Don’t you know it’s gonna be alright ?

Ce qu’on pourrait traduire aujourd’hui par la formule de Fakir : « à la fin, c’est [quand-même] nous qu’on va gagner » .

Casseurs en 1871
casseurs en 1968

Auteur : Serge Victor

Militant de gauche, écosocialiste féministe autogestionnaire laïcard partageux

3 réflexions sur « Don’t you know it’s gonna be alright ? »

  1. En 68 ce ne sont pas les casseurs qui ont fait plier la bourgeoisie mais les gréves, les casseurs de cette époque sont les Cohn-Bendit d’aujourd’hui … Ils n’ont fait que propager les clichés qui persistent encore aujourd’hui sur 68 pour nous faire oublier que la révolte la plus efficace, celle qui fait vraiment peur aux bourgeois EST LA GRÉVE GENERALE
    En 1871, la logique violente de la révolution était imposée au peuple qui se faisait tirer dessus, il y a eu environ 7000 morts.
    Ne mélangeons pas tout …

    1. Ce n’est pas si simple. Il y a une dialectique de l’action violente minoritaire et de l’action de masse (grève générale, manifs monstres…). En 68, la violence d’une poignée d’étudiants et la répression qui s’est abattue sur eux a été un des éléments déclencheurs de la grève générale dont les conditions avaient aussi été réunies par l’action syndicale, les luttes précédentes, le contexte social et politique…
      L’écueil, c’est de croire qu’une telle dialectique est forcément reproductible dans n’importe quelle condition. Les casseurs du premier mai n’ont créé aucune dynamique propre à renforcer le mouvement social. Au contraire, leur action ce jour-là risque d’empêcher le mouvement d’atteindre la masse critique nécessaire pour l’instauration du rapport de force.
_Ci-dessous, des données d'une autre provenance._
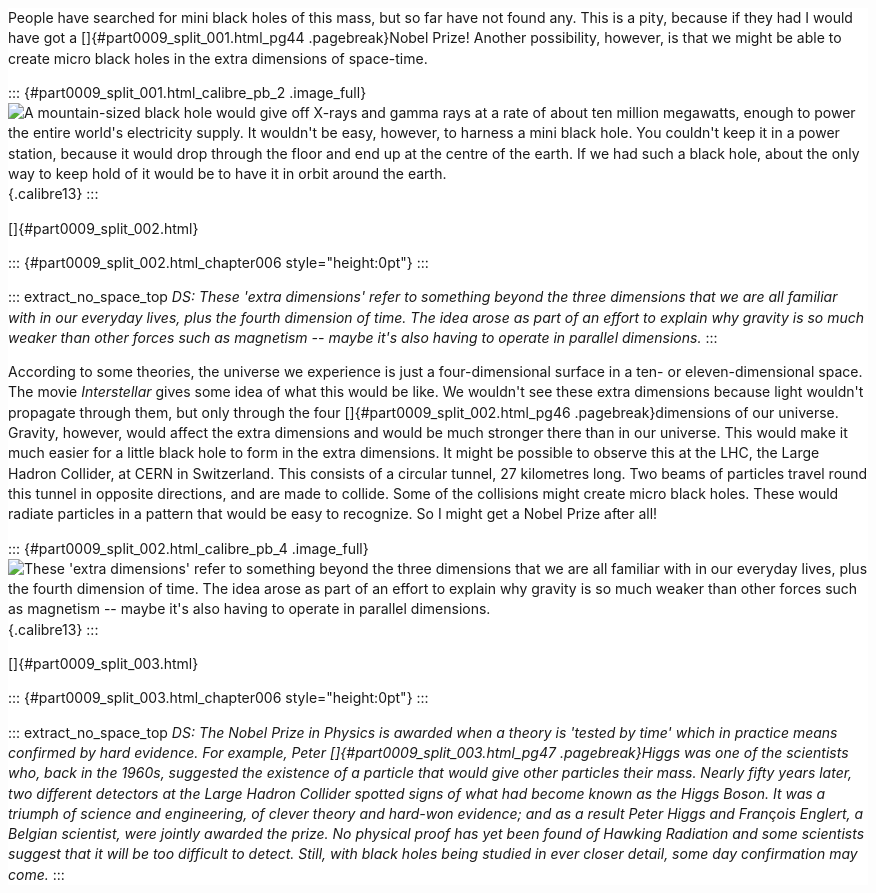 People have searched for mini black holes of this mass, but so far have not found any. This is a pity, because if they had I would have got a []{#part0009_split_001.html_pg44 .pagebreak}Nobel Prize! Another possibility, however, is that we might be able to create micro black holes in the extra dimensions of space-time.

::: {#part0009_split_001.html_calibre_pb_2 .image_full}
![A mountain-sized black hole would give off X-rays and gamma rays at a rate of about ten million megawatts, enough to power the entire world's electricity supply. It wouldn't be easy, however, to harness a mini black hole. You couldn't keep it in a power station, because it would drop through the floor and end up at the centre of the earth. If we had such a black hole, about the only way to keep hold of it would be to have it in orbit around the earth.](images/00011.jpeg){.calibre13}
:::

[]{#part0009_split_002.html}

::: {#part0009_split_002.html_chapter006 style="height:0pt"}
:::

::: extract_no_space_top
*DS: These 'extra dimensions' refer to something beyond the three dimensions that we are all familiar with in our everyday lives, plus the fourth dimension of time. The idea arose as part of an effort to explain why gravity is so much weaker than other forces such as magnetism -- maybe it's also having to operate in parallel dimensions.*
:::

According to some theories, the universe we experience is just a four-dimensional surface in a ten- or eleven-dimensional space. The movie *Interstellar* gives some idea of what this would be like. We wouldn't see these extra dimensions because light wouldn't propagate through them, but only through the four []{#part0009_split_002.html_pg46 .pagebreak}dimensions of our universe. Gravity, however, would affect the extra dimensions and would be much stronger there than in our universe. This would make it much easier for a little black hole to form in the extra dimensions. It might be possible to observe this at the LHC, the Large Hadron Collider, at CERN in Switzerland. This consists of a circular tunnel, 27 kilometres long. Two beams of particles travel round this tunnel in opposite directions, and are made to collide. Some of the collisions might create micro black holes. These would radiate particles in a pattern that would be easy to recognize. So I might get a Nobel Prize after all!

::: {#part0009_split_002.html_calibre_pb_4 .image_full}
![These 'extra dimensions' refer to something beyond the three dimensions that we are all familiar with in our everyday lives, plus the fourth dimension of time. The idea arose as part of an effort to explain why gravity is so much weaker than other forces such as magnetism -- maybe it's also having to operate in parallel dimensions.](images/00012.jpeg){.calibre13}
:::

[]{#part0009_split_003.html}

::: {#part0009_split_003.html_chapter006 style="height:0pt"}
:::

::: extract_no_space_top
*DS: The Nobel Prize in Physics is awarded when a theory is 'tested by time' which in practice means confirmed by hard evidence. For example, Peter []{#part0009_split_003.html_pg47 .pagebreak}Higgs was one of the scientists who, back in the 1960s, suggested the existence of a particle that would give other particles their mass. Nearly fifty years later, two different detectors at the Large Hadron Collider spotted signs of what had become known as the Higgs Boson. It was a triumph of science and engineering, of clever theory and hard-won evidence; and as a result Peter Higgs and Fran*ç*ois Englert, a Belgian scientist, were jointly awarded the prize. No physical proof has yet been found of Hawking Radiation and some scientists suggest that it will be too difficult to detect. Still, with black holes being studied in ever closer detail, some day confirmation may come.*
:::
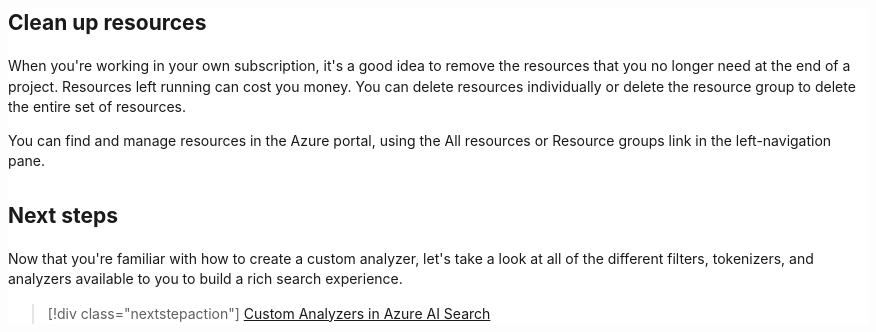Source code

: ## Clean up resources

When you're working in your own subscription, it's a good idea to remove the resources that you no longer need at the end of a project. Resources left running can cost you money. You can delete resources individually or delete the resource group to delete the entire set of resources.

You can find and manage resources in the Azure portal, using the All resources or Resource groups link in the left-navigation pane.

## Next steps

Now that you're familiar with how to create a custom analyzer, let's take a look at all of the different filters, tokenizers, and analyzers available to you to build a rich search experience.

> [!div class="nextstepaction"]
> [Custom Analyzers in Azure AI Search](index-add-custom-analyzers.md)
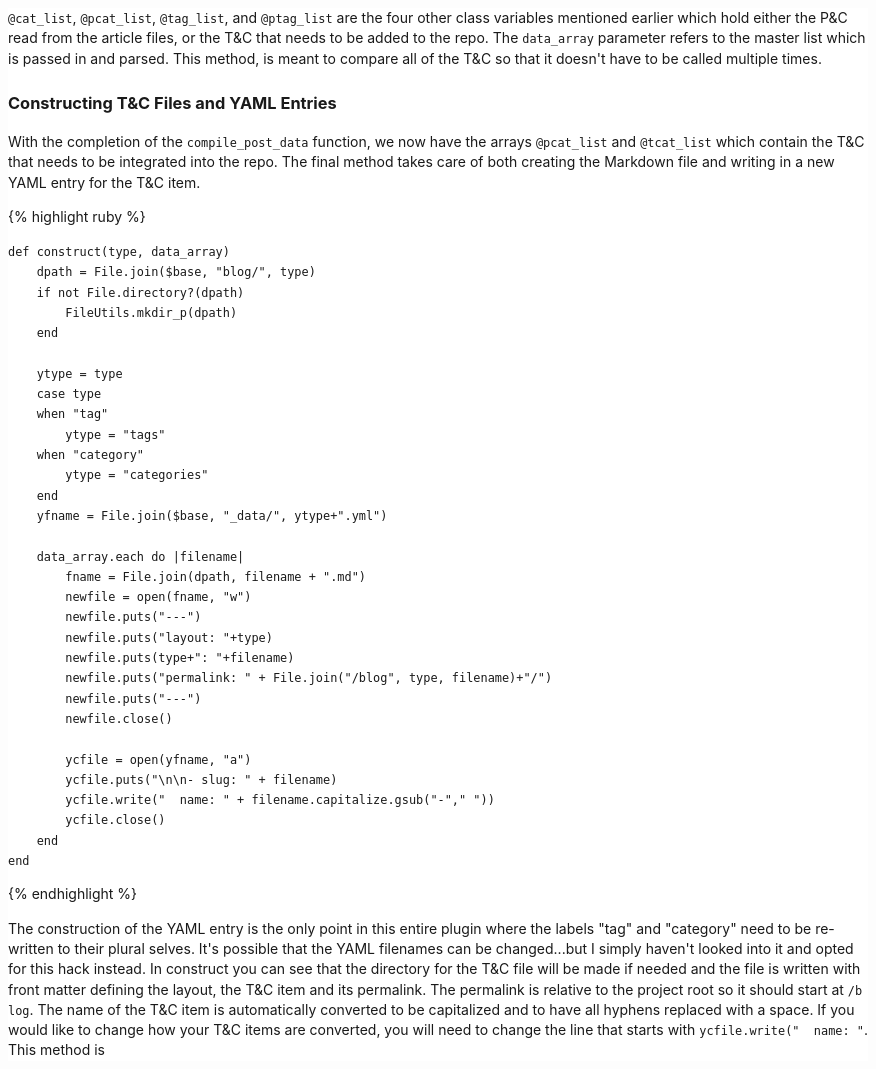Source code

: `@cat_list`, `@pcat_list`, `@tag_list`, and `@ptag_list` are the four other class variables mentioned earlier which 
hold either the P&C read from the article files, or the T&C that needs to be added to the repo. The `data_array` 
parameter refers to the master list which is passed in and parsed. This method, is meant to compare all of the T&C so 
that it doesn't have to be called multiple times.

### Constructing T&C Files and YAML Entries

With the completion of the `compile_post_data` function, we now have the arrays `@pcat_list` and `@tcat_list` which 
contain the T&C that needs to be integrated into the repo. The final method takes care of both creating the Markdown 
file and writing in a new YAML entry for the T&C item.

{% highlight ruby %}

    def construct(type, data_array)
        dpath = File.join($base, "blog/", type)
        if not File.directory?(dpath)
            FileUtils.mkdir_p(dpath)
        end
    
        ytype = type
        case type
        when "tag"
            ytype = "tags"
        when "category"
            ytype = "categories"
        end
        yfname = File.join($base, "_data/", ytype+".yml")
    
        data_array.each do |filename|
            fname = File.join(dpath, filename + ".md")
            newfile = open(fname, "w")
            newfile.puts("---")
            newfile.puts("layout: "+type)
            newfile.puts(type+": "+filename)
            newfile.puts("permalink: " + File.join("/blog", type, filename)+"/")
            newfile.puts("---")
            newfile.close()
    
            ycfile = open(yfname, "a")
            ycfile.puts("\n\n- slug: " + filename)
            ycfile.write("  name: " + filename.capitalize.gsub("-"," "))
            ycfile.close()
        end
    end

{% endhighlight %}

The construction of the YAML entry is the only point in this entire plugin where the labels "tag" and "category" need
 to be re-written to their plural selves. It's possible that the YAML filenames can be changed...but I simply haven't
  looked into it and opted for this hack instead. In construct you can see that the directory for the T&C file will be 
  made if needed and the file is written with front matter defining the layout, the T&C item and its permalink. The 
  permalink is relative to the project root so it should start at `/blog`. The name of the T&C item is automatically 
  converted to be capitalized and to have all hyphens replaced with a space. If you would like to change how your T&C
   items are converted, you will need to change the line that starts with `ycfile.write("  name: "`. This method is 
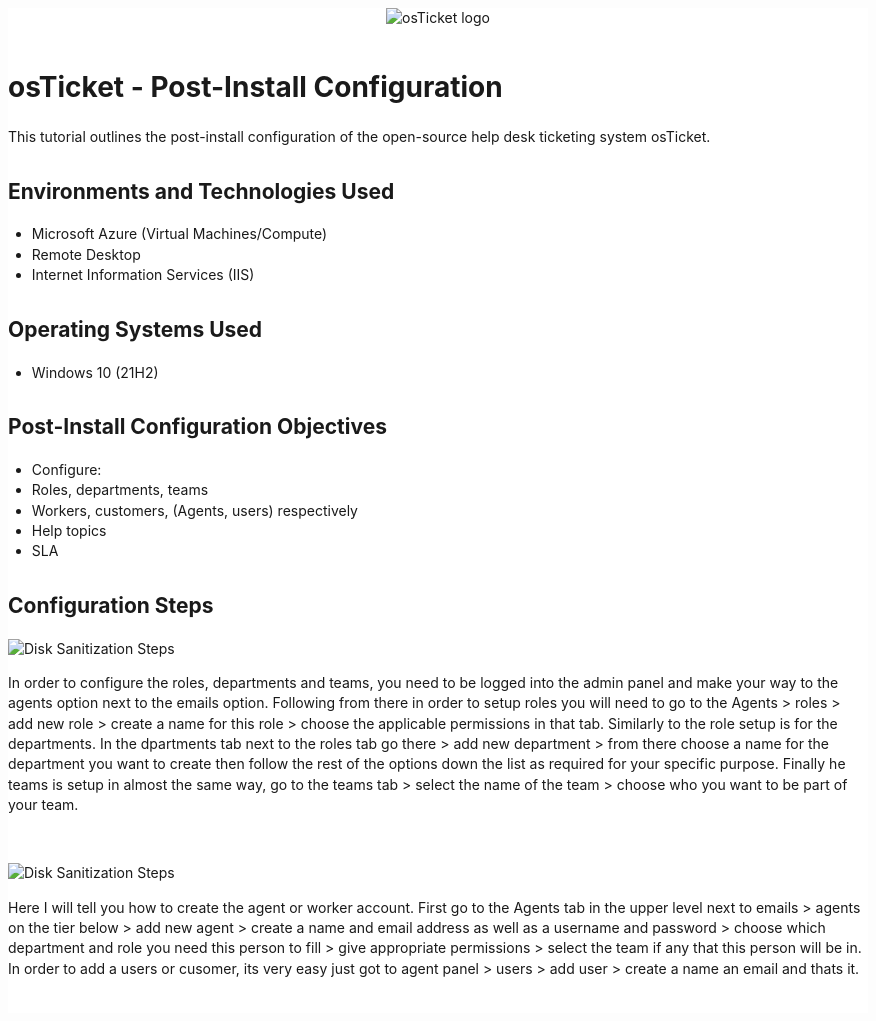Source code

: <p align="center">
<img src="https://i.imgur.com/Clzj7Xs.png" alt="osTicket logo"/>
</p>

<h1>osTicket - Post-Install Configuration</h1>
This tutorial outlines the post-install configuration of the open-source help desk ticketing system osTicket.<br />



<h2>Environments and Technologies Used</h2>

- Microsoft Azure (Virtual Machines/Compute)
- Remote Desktop
- Internet Information Services (IIS)

<h2>Operating Systems Used </h2>

- Windows 10</b> (21H2)

<h2>Post-Install Configuration Objectives</h2>

- Configure:
- Roles, departments, teams
- Workers, customers, (Agents, users) respectively 
- Help topics
- SLA

<h2>Configuration Steps</h2>

<p>
<img src="https://i.imgur.com/oht2fq0.png" height="80%" width="80%" alt="Disk Sanitization Steps"/>
</p>
<p>
In order to configure the roles, departments and teams, you need to be logged into the admin panel and make your way to the agents option next to the emails option. Following from there in order to setup roles you will need to go to the Agents > roles > add new role > create a name for this role > choose the applicable permissions in that tab. Similarly to the role setup is for the departments. In the dpartments tab next to the roles tab go there > add new department > from there choose a name for the department you want to create then follow the rest of the options down the list as required for your specific purpose. Finally he teams is setup in almost the same way, go to the teams tab > select the name of the team > choose who you want to be part of your team.
</p>
<br />

<p>
<img src="https://i.imgur.com/fJdvxtg.png" height="80%" width="80%" alt="Disk Sanitization Steps"/>
</p>
<p>
Here I will tell you how to create the agent or worker account. First go to the Agents tab in the upper level next to emails > agents on the tier below > add new agent > create a name and email address as well as a username and password > choose which department and role you need this person to fill > give appropriate permissions > select the team if any that this person will be in. In order to add a users or cusomer, its very easy just got to agent panel > users > add user > create a name an email and thats it.
</p>
<br />

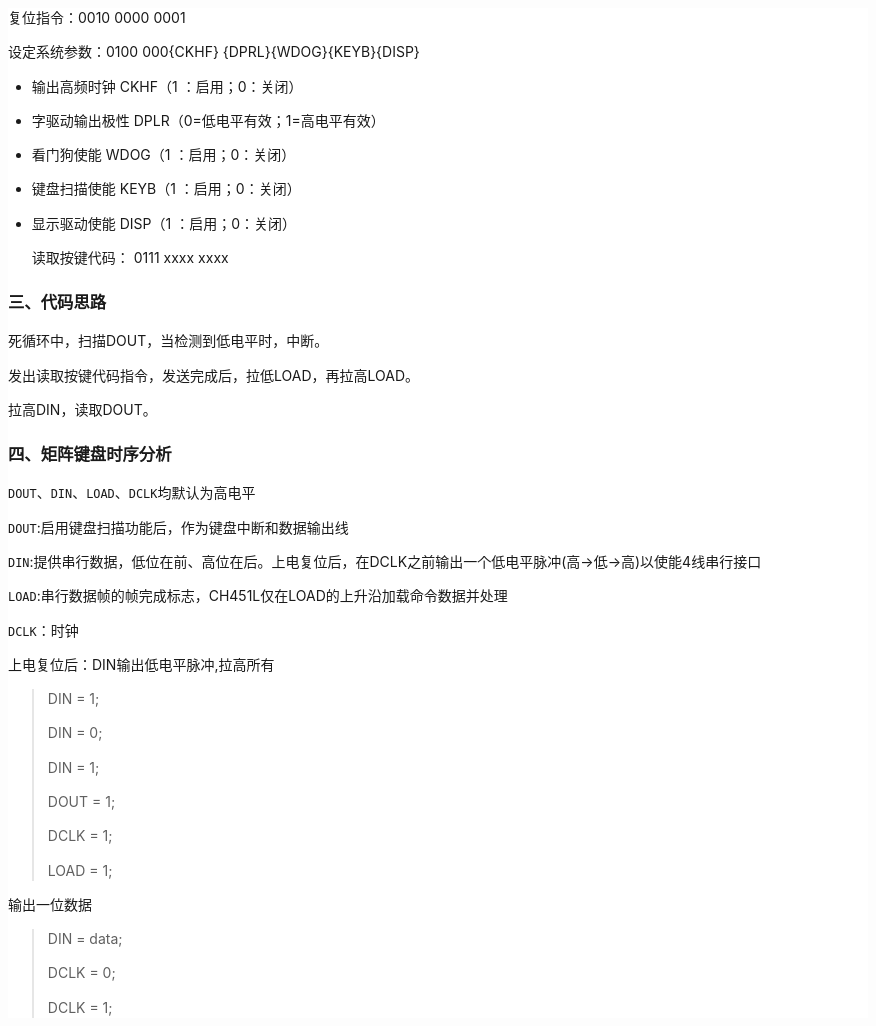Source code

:    复位指令：0010	0000	0001

   设定系统参数：0100	000{CKHF}	{DPRL}{WDOG}{KEYB}{DISP}

   - 输出高频时钟 CKHF（1 ：启用；0：关闭）

   - 字驱动输出极性 DPLR（0=低电平有效；1=高电平有效）

   - 看门狗使能 WDOG（1 ：启用；0：关闭）

   - 键盘扫描使能 KEYB（1 ：启用；0：关闭）

   - 显示驱动使能 DISP（1 ：启用；0：关闭）

     读取按键代码： 0111	xxxx		xxxx

### 三、代码思路



死循环中，扫描DOUT，当检测到低电平时，中断。

发出读取按键代码指令，发送完成后，拉低LOAD，再拉高LOAD。

拉高DIN，读取DOUT。



###  四、矩阵键盘时序分析

`DOUT`、`DIN`、`LOAD`、`DCLK`均默认为高电平

`DOUT`:启用键盘扫描功能后，作为键盘中断和数据输出线

`DIN`:提供串行数据，低位在前、高位在后。上电复位后，在DCLK之前输出一个低电平脉冲(高->低->高)以使能4线串行接口

`LOAD`:串行数据帧的帧完成标志，CH451L仅在LOAD的上升沿加载命令数据并处理

`DCLK`：时钟

上电复位后：DIN输出低电平脉冲,拉高所有

>DIN = 1;
>
>DIN = 0;
>
>DIN = 1;
>
>DOUT = 1;
>
>DCLK = 1;
>
>LOAD = 1;

输出一位数据

>DIN = data;
>
>DCLK = 0;
>
>DCLK = 1;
Pour autant, c’est aussi une erreur de désigner les « casseurs » comme des ennemis et de croire que toute forme de violence devrait être bannie de nos actions. Il se peut d’ailleurs que ce soit une action réputée violente qui décide en fin de compte les travailleurs encore passifs à se lancer dans une grève générale. Mais une chose est sûre : ce n’est pas le cas de l’action du 1er mai.